Put every line of the records below into a JSON list of strings, one string per line, leaving out blank lines and the pictures.

The input
○ ○ ○ ○
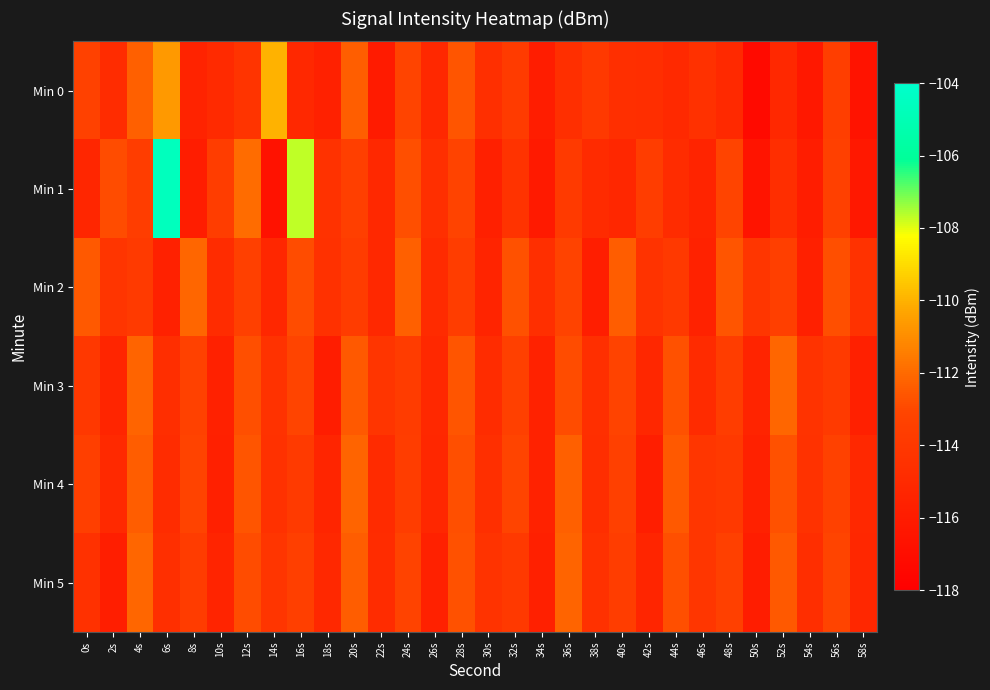

Reading left to right, list all the values displayed in this chart.

Min 0: 0s=-113.3	2s=-114.8	4s=-112.3	6s=-110.7	8s=-115.4	10s=-115.0	12s=-114.2	14s=-110.0	16s=-115.1	18s=-115.6	20s=-112.3	22s=-116.0	24s=-113.2	26s=-115.2	28s=-112.6	30s=-114.7	32s=-113.8	34s=-115.9	36s=-114.6	38s=-113.9	40s=-114.6	42s=-114.7	44s=-115.0	46s=-114.5	48s=-115.0	50s=-117.2	52s=-115.1	54s=-116.2	56s=-113.5	58s=-116.6
Min 1: 0s=-115.2	2s=-112.9	4s=-113.6	6s=-104.6	8s=-115.9	10s=-113.7	12s=-111.9	14s=-116.7	16s=-107.7	18s=-114.4	20s=-113.5	22s=-115.1	24s=-112.8	26s=-114.6	28s=-113.2	30s=-115.7	32s=-114.3	34s=-116.1	36s=-113.8	38s=-114.9	40s=-115.2	42s=-113.6	44s=-114.8	46s=-115.4	48s=-113.1	50s=-116.5	52s=-114.7	54s=-115.9	56s=-113.4	58s=-116.2
Min 2: 0s=-112.5	2s=-114.2	4s=-113.8	6s=-115.6	8s=-112.1	10s=-114.8	12s=-113.4	14s=-115.2	16s=-112.9	18s=-114.5	20s=-113.7	22s=-115.1	24s=-112.3	26s=-114.9	28s=-113.6	30s=-115.4	32s=-112.7	34s=-114.6	36s=-113.2	38s=-115.8	40s=-112.4	42s=-114.3	44s=-113.9	46s=-115.5	48s=-112.6	50s=-114.1	52s=-113.5	54s=-115.7	56s=-112.8	58s=-114.4
Min 3: 0s=-114.0	2s=-115.3	4s=-112.2	6s=-114.7	8s=-113.3	10s=-115.6	12s=-112.8	14s=-114.4	16s=-113.1	18s=-115.9	20s=-112.5	22s=-114.2	24s=-113.7	26s=-115.1	28s=-112.6	30s=-114.8	32s=-113.4	34s=-115.5	36s=-112.9	38s=-114.6	40s=-113.2	42s=-115.2	44s=-112.7	46s=-114.9	48s=-113.6	50s=-115.4	52s=-112.1	54s=-114.3	56s=-113.8	58s=-115.7
Min 4: 0s=-113.5	2s=-115.0	4s=-112.4	6s=-114.8	8s=-113.2	10s=-115.7	12s=-112.6	14s=-114.5	16s=-113.8	18s=-115.3	20s=-112.2	22s=-114.9	24s=-113.6	26s=-115.2	28s=-112.8	30s=-114.6	32s=-113.1	34s=-115.5	36s=-112.3	38s=-114.7	40s=-113.4	42s=-115.8	44s=-112.5	46s=-114.1	48s=-113.9	50s=-115.6	52s=-112.7	54s=-114.4	56s=-113.3	58s=-115.1
Min 5: 0s=-114.5	2s=-115.8	4s=-112.1	6s=-114.6	8s=-113.7	10s=-115.4	12s=-112.9	14s=-114.2	16s=-113.5	18s=-115.1	20s=-112.4	22s=-114.8	24s=-113.2	26s=-115.6	28s=-112.7	30s=-114.3	32s=-113.9	34s=-115.7	36s=-112.2	38s=-114.5	40s=-113.6	42s=-115.3	44s=-112.8	46s=-114.1	48s=-113.4	50s=-115.9	52s=-112.5	54s=-114.7	56s=-113.1	58s=-115.2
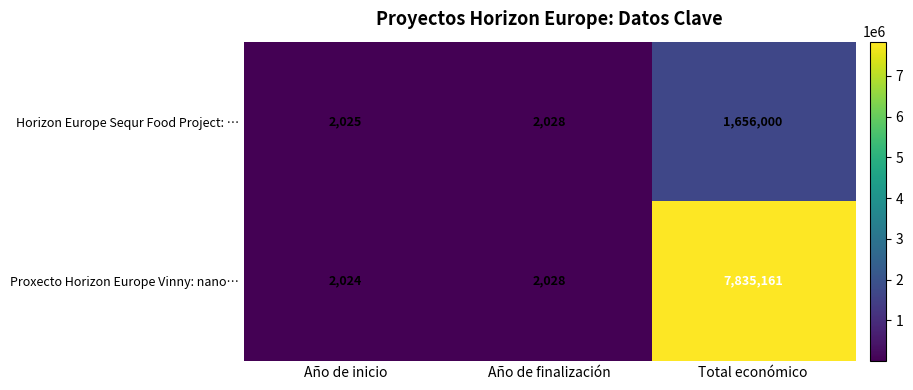

What is the difference between the maximum and minimum values in the Horizon Europe Sequr Food Project: … series?

1653975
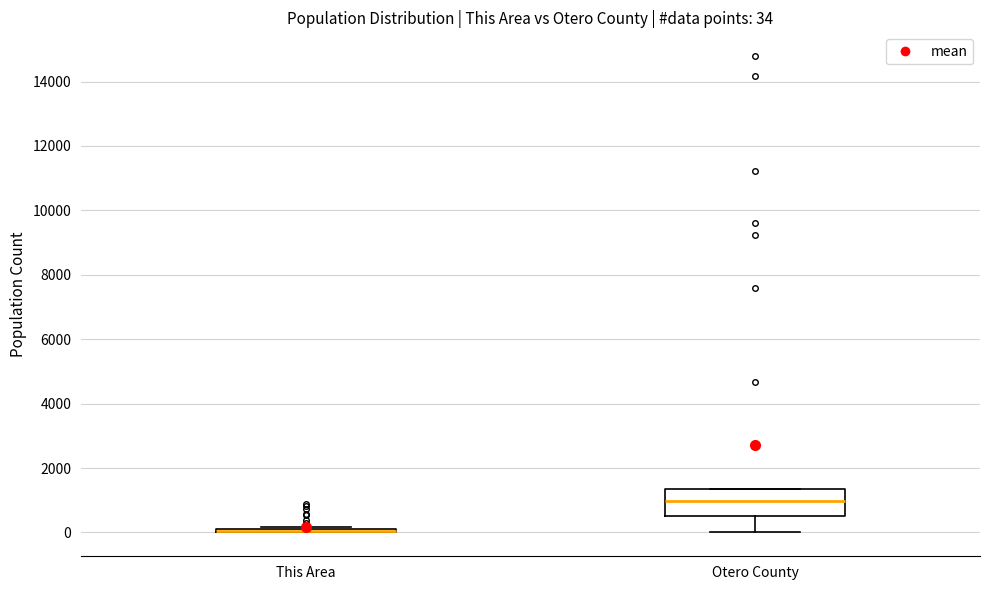

Comparing the boxes themselves (not the whiskers), which one is the tallest?

Otero County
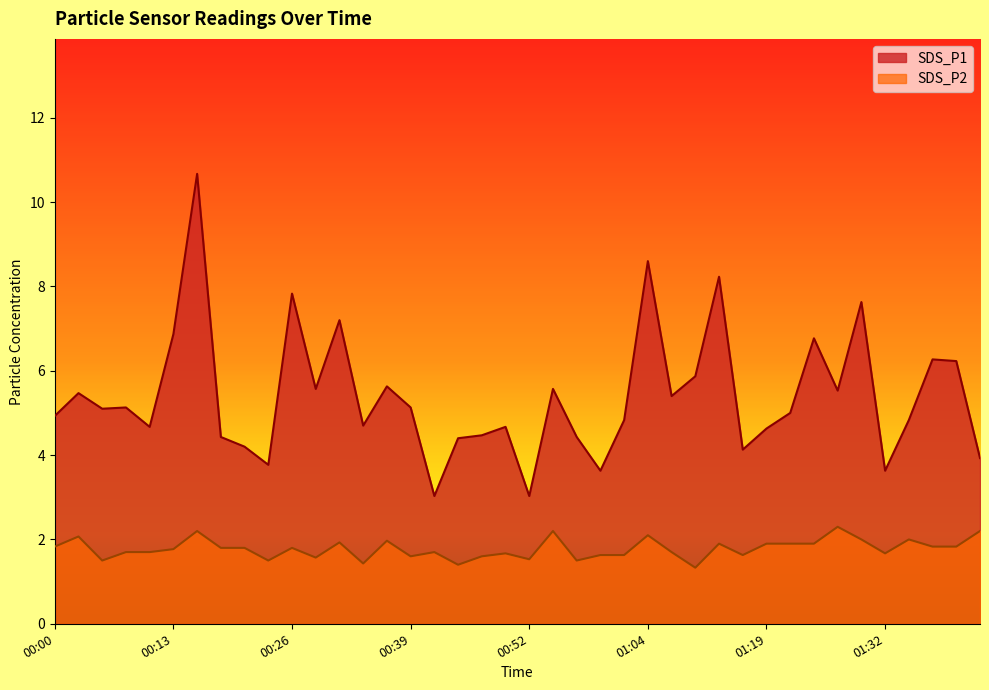

What is the approximate value of SDS_P2 at 01:02?

1.6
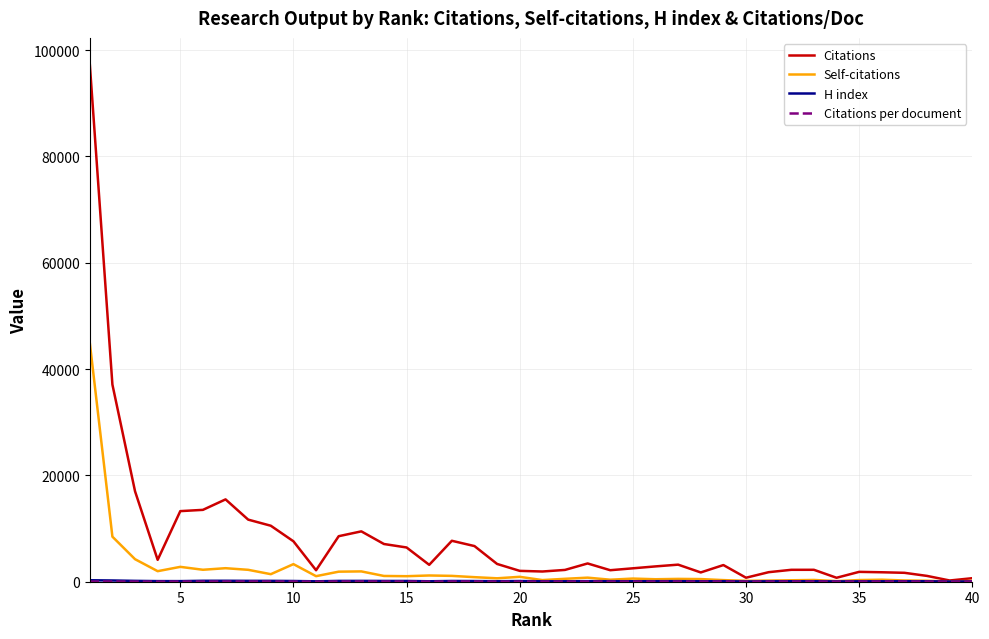

Does the chart display data point markers on the line(s)?

No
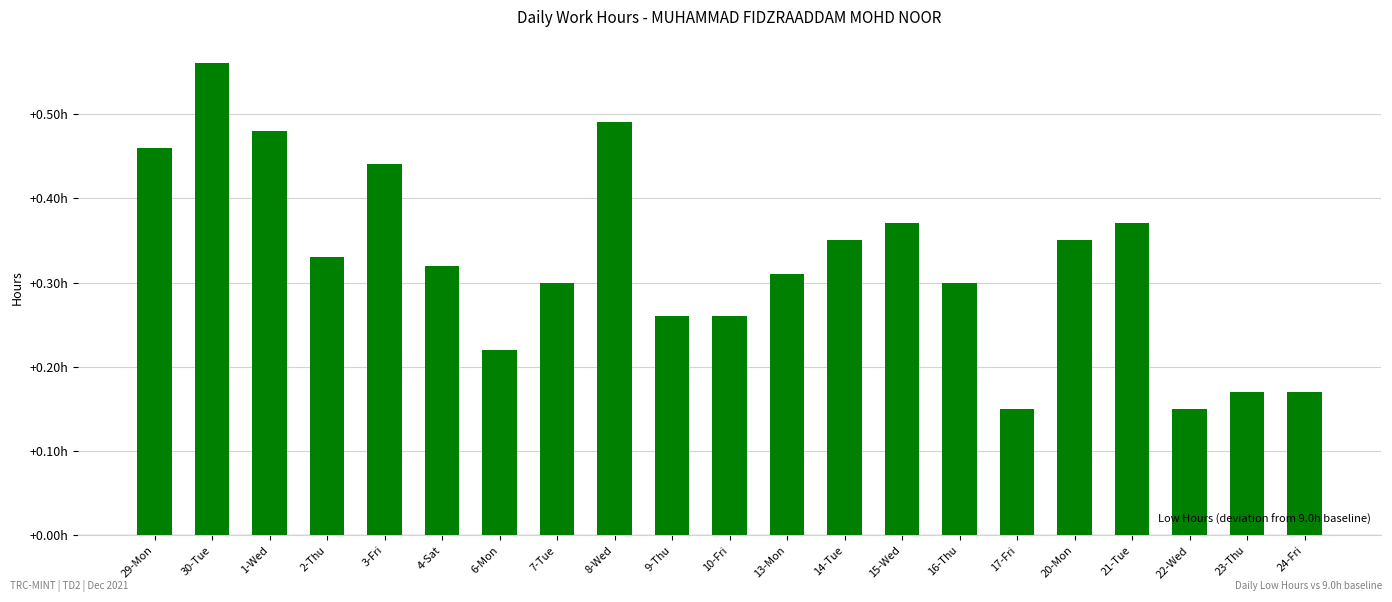

Does the chart contain any negative values?

No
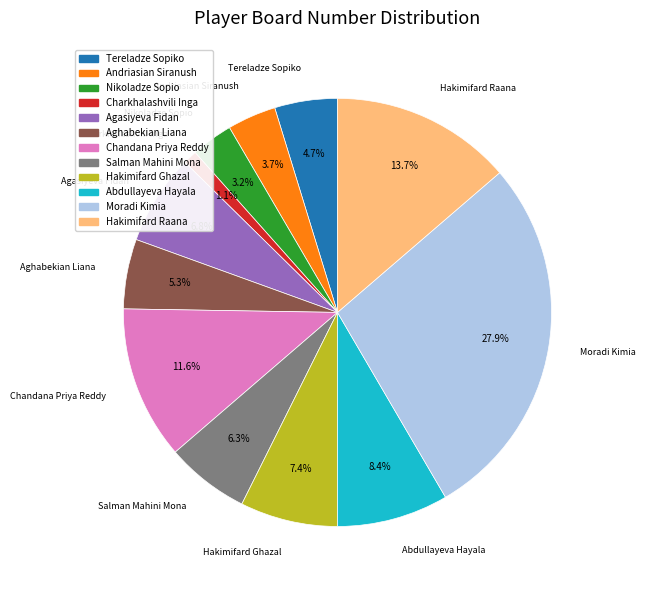

Is there any slice that represents more than half of the pie?

No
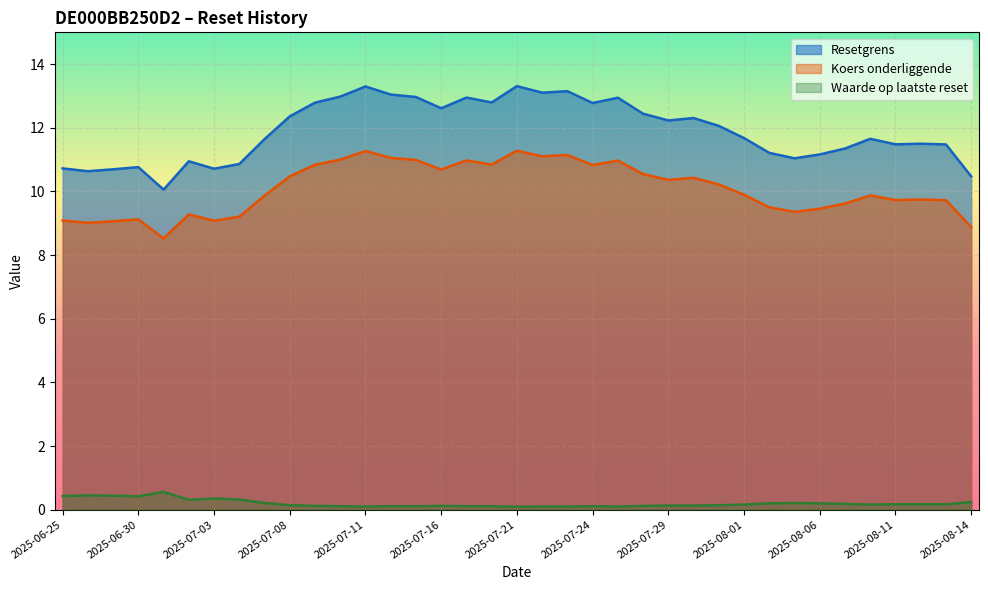

What is the sum of all Resetgrens values?

440.2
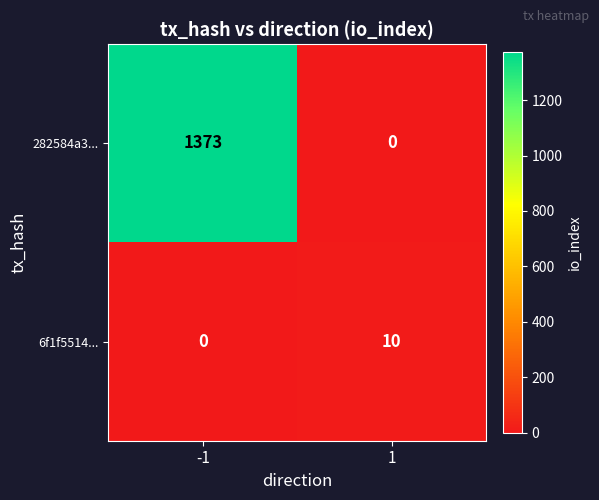

Reading right to left, extract all data points from this chart.

282584a3...: 0	1373
6f1f5514...: 10	0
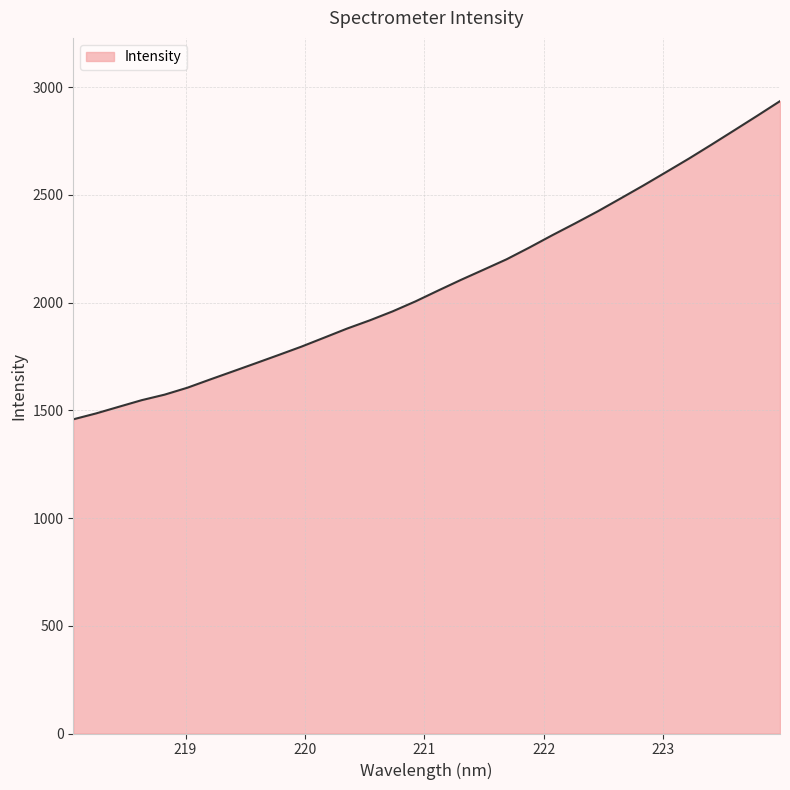

What is the minimum value shown in the chart?

1458.5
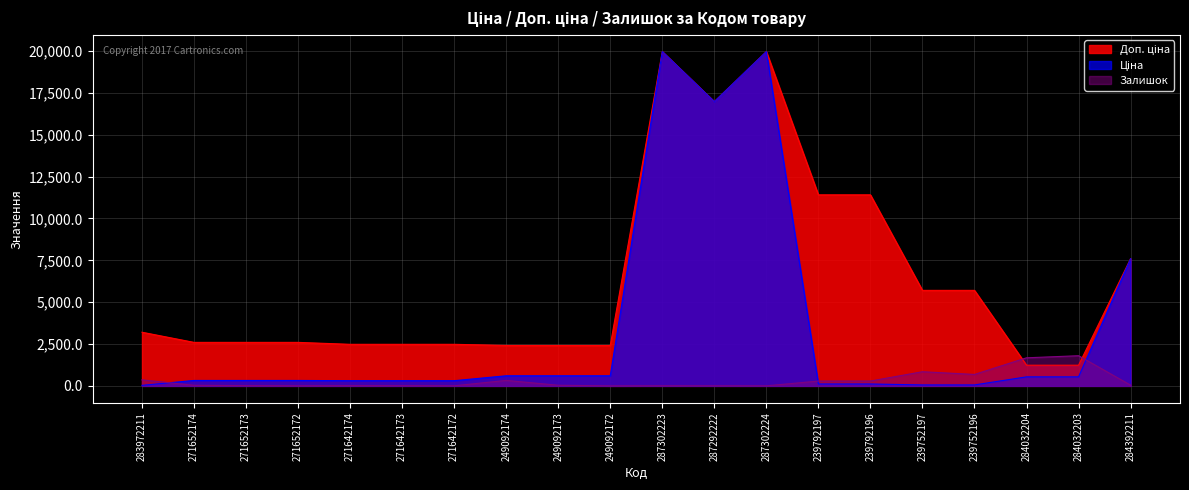

Which series changed the most between 287302223 and 239752197?

Ціна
○ ○ ○ ○
Worked solution
[
  "Reading left to right, list all the values displayed in this chart.",
  "Min 0: 0s=-113.3\t2s=-114.8\t4s=-112.3\t6s=-110.7\t8s=-115.4\t10s=-115.0\t12s=-114.2\t14s=-110.0\t16s=-115.1\t18s=-115.6\t20s=-112.3\t22s=-116.0\t24s=-113.2\t26s=-115.2\t28s=-112.6\t30s=-114.7\t32s=-113.8\t34s=-115.9\t36s=-114.6\t38s=-113.9\t40s=-114.6\t42s=-114.7\t44s=-115.0\t46s=-114.5\t48s=-115.0\t50s=-117.2\t52s=-115.1\t54s=-116.2\t56s=-113.5\t58s=-116.6",
  "Min 1: 0s=-115.2\t2s=-112.9\t4s=-113.6\t6s=-104.6\t8s=-115.9\t10s=-113.7\t12s=-111.9\t14s=-116.7\t16s=-107.7\t18s=-114.4\t20s=-113.5\t22s=-115.1\t24s=-112.8\t26s=-114.6\t28s=-113.2\t30s=-115.7\t32s=-114.3\t34s=-116.1\t36s=-113.8\t38s=-114.9\t40s=-115.2\t42s=-113.6\t44s=-114.8\t46s=-115.4\t48s=-113.1\t50s=-116.5\t52s=-114.7\t54s=-115.9\t56s=-113.4\t58s=-116.2",
  "Min 2: 0s=-112.5\t2s=-114.2\t4s=-113.8\t6s=-115.6\t8s=-112.1\t10s=-114.8\t12s=-113.4\t14s=-115.2\t16s=-112.9\t18s=-114.5\t20s=-113.7\t22s=-115.1\t24s=-112.3\t26s=-114.9\t28s=-113.6\t30s=-115.4\t32s=-112.7\t34s=-114.6\t36s=-113.2\t38s=-115.8\t40s=-112.4\t42s=-114.3\t44s=-113.9\t46s=-115.5\t48s=-112.6\t50s=-114.1\t52s=-113.5\t54s=-115.7\t56s=-112.8\t58s=-114.4",
  "Min 3: 0s=-114.0\t2s=-115.3\t4s=-112.2\t6s=-114.7\t8s=-113.3\t10s=-115.6\t12s=-112.8\t14s=-114.4\t16s=-113.1\t18s=-115.9\t20s=-112.5\t22s=-114.2\t24s=-113.7\t26s=-115.1\t28s=-112.6\t30s=-114.8\t32s=-113.4\t34s=-115.5\t36s=-112.9\t38s=-114.6\t40s=-113.2\t42s=-115.2\t44s=-112.7\t46s=-114.9\t48s=-113.6\t50s=-115.4\t52s=-112.1\t54s=-114.3\t56s=-113.8\t58s=-115.7",
  "Min 4: 0s=-113.5\t2s=-115.0\t4s=-112.4\t6s=-114.8\t8s=-113.2\t10s=-115.7\t12s=-112.6\t14s=-114.5\t16s=-113.8\t18s=-115.3\t20s=-112.2\t22s=-114.9\t24s=-113.6\t26s=-115.2\t28s=-112.8\t30s=-114.6\t32s=-113.1\t34s=-115.5\t36s=-112.3\t38s=-114.7\t40s=-113.4\t42s=-115.8\t44s=-112.5\t46s=-114.1\t48s=-113.9\t50s=-115.6\t52s=-112.7\t54s=-114.4\t56s=-113.3\t58s=-115.1",
  "Min 5: 0s=-114.5\t2s=-115.8\t4s=-112.1\t6s=-114.6\t8s=-113.7\t10s=-115.4\t12s=-112.9\t14s=-114.2\t16s=-113.5\t18s=-115.1\t20s=-112.4\t22s=-114.8\t24s=-113.2\t26s=-115.6\t28s=-112.7\t30s=-114.3\t32s=-113.9\t34s=-115.7\t36s=-112.2\t38s=-114.5\t40s=-113.6\t42s=-115.3\t44s=-112.8\t46s=-114.1\t48s=-113.4\t50s=-115.9\t52s=-112.5\t54s=-114.7\t56s=-113.1\t58s=-115.2",
  "What is the difference between the maximum and minimum values in the Horizon Europe Sequr Food Project: … series?",
  "1653975",
  "Comparing the boxes themselves (not the whiskers), which one is the tallest?",
  "Otero County",
  "What is the approximate value of SDS_P2 at 01:02?",
  "1.6",
  "Does the chart display data point markers on the line(s)?",
  "No",
  "Does the chart contain any negative values?",
  "No",
  "Is there any slice that represents more than half of the pie?",
  "No",
  "What is the sum of all Resetgrens values?",
  "440.2",
  "Reading right to left, extract all data points from this chart.",
  "282584a3...: 0\t1373",
  "6f1f5514...: 10\t0",
  "What is the minimum value shown in the chart?",
  "1458.5",
  "Which series changed the most between 287302223 and 239752197?",
  "Ціна"
]